=== TEXTO ELEGIDO ===
+ + + + +

El algodón demócrata del independentismo no engaña a nadie, como tampoco a aquel avispado mayordomo televisivo que anunciaba en los años 90 las maravillas de un producto de limpieza doméstico.

Sólo que, a diferencia de la pulcritud con que el pedacito de algodón aparecía en los dedos del criado tras pasar por la mesa del salón, el de este Gobierno y sus socios catalanes surge cargado de porquería. El tipo de suciedad totalitaria natural a cualquier nacionalismo.

Lo digo tan escatológico por las noticias que llegan de Esquerra Republicana de Catalunya. Si Pedro Sánchez ya alivió a la fiera (y se aseguró los Presupuestos y quién sabe si también otra legislatura) gracias a los indultos o la "equiparación europea" del delito de sedición, ERC parece ufana.

Por una parte, está ganando así la guerra con los restos de Convergencia, un PDeCAT totalmente despistado y arrollado por los acontecimientos. Burguesía conservadora que está pagando las tonterías cometidas desde el alocado Artur Mas.

Reunión semanal del Consejo Ejecutivo del Gobierno autonómico catalán.

Reunión semanal del Consejo Ejecutivo del Gobierno autonómico catalán. EFE

Por otro lado, Esquerra se erige ante la blanda opinión pública indepe (el diván de TV3) como la verdadera y más fiable formación para recorrer el soñado camino a Ítaca. En un documento del partido de Pere Aragonès puede leerse la matraca de siempre, tan asumida por Podemos y el quintacolumnismo del PSC. Destaca "avances en la desjudicialización del conflicto y en la agenda antirrepresiva".

+ + + + +

=== DETALLES DEL PROBLEMA ===
En el texto sobre Esquerra Republicana de Catalunya, ¿qué destaca el documento del partido de Pere Aragonès?

+ + + + +

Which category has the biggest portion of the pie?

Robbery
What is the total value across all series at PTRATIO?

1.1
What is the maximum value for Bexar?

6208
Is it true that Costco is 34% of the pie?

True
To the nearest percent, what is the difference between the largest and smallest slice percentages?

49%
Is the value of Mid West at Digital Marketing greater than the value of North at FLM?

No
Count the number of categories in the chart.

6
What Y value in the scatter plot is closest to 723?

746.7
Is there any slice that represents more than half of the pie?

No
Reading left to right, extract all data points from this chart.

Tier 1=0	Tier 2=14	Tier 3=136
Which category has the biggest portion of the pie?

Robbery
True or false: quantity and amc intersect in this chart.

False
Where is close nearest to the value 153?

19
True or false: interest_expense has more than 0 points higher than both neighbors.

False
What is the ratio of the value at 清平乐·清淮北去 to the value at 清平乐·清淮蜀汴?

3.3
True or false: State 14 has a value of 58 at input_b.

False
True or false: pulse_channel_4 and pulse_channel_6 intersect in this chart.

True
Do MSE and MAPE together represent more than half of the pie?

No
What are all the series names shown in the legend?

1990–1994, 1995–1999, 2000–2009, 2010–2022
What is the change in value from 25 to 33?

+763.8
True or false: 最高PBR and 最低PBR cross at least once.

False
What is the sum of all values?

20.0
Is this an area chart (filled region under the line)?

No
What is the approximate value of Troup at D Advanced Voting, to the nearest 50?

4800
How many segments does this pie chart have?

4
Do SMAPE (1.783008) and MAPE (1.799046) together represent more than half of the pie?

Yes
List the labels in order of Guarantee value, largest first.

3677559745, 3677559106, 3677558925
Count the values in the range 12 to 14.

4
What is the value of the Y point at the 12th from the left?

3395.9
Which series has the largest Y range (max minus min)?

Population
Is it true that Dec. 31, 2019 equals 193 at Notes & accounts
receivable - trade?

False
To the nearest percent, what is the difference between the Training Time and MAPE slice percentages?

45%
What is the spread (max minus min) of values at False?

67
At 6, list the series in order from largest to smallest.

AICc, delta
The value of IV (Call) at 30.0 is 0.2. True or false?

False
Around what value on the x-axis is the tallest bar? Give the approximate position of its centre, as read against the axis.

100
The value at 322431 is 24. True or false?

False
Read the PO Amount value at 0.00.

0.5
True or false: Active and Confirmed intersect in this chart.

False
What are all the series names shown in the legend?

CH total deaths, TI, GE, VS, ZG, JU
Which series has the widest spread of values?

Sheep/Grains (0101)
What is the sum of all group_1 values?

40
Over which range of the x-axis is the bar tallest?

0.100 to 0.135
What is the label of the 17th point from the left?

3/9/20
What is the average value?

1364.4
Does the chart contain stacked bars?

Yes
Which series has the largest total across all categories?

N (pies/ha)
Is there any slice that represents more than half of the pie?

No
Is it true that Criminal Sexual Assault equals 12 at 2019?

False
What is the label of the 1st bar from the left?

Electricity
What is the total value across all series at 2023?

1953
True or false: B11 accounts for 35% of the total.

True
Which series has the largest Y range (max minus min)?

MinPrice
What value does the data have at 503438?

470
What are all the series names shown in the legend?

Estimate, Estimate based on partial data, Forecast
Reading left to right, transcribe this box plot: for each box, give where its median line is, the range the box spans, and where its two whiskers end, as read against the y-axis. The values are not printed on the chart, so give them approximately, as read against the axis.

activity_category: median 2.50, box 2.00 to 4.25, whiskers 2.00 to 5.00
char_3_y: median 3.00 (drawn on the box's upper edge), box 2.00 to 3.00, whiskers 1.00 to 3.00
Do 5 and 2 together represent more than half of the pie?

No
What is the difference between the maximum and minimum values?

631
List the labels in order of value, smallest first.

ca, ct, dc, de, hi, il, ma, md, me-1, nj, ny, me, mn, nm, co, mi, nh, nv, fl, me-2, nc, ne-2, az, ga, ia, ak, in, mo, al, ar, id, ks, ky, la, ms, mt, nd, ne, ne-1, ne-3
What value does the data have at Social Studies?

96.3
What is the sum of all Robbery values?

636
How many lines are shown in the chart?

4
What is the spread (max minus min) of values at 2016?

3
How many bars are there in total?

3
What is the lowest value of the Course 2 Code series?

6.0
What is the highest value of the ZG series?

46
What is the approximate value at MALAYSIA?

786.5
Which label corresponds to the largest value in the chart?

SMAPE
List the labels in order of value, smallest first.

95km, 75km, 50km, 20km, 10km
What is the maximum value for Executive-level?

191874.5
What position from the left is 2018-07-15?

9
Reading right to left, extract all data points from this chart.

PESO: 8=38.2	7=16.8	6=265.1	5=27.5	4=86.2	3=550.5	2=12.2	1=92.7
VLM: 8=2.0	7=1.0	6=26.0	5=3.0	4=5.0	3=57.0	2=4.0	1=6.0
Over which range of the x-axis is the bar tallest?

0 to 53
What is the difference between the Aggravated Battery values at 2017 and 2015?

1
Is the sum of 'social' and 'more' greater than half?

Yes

+ + + + +

=== TU RESPUESTA ===
Destaca "avances en la desjudicialización del conflicto y en la agenda antirrepresiva".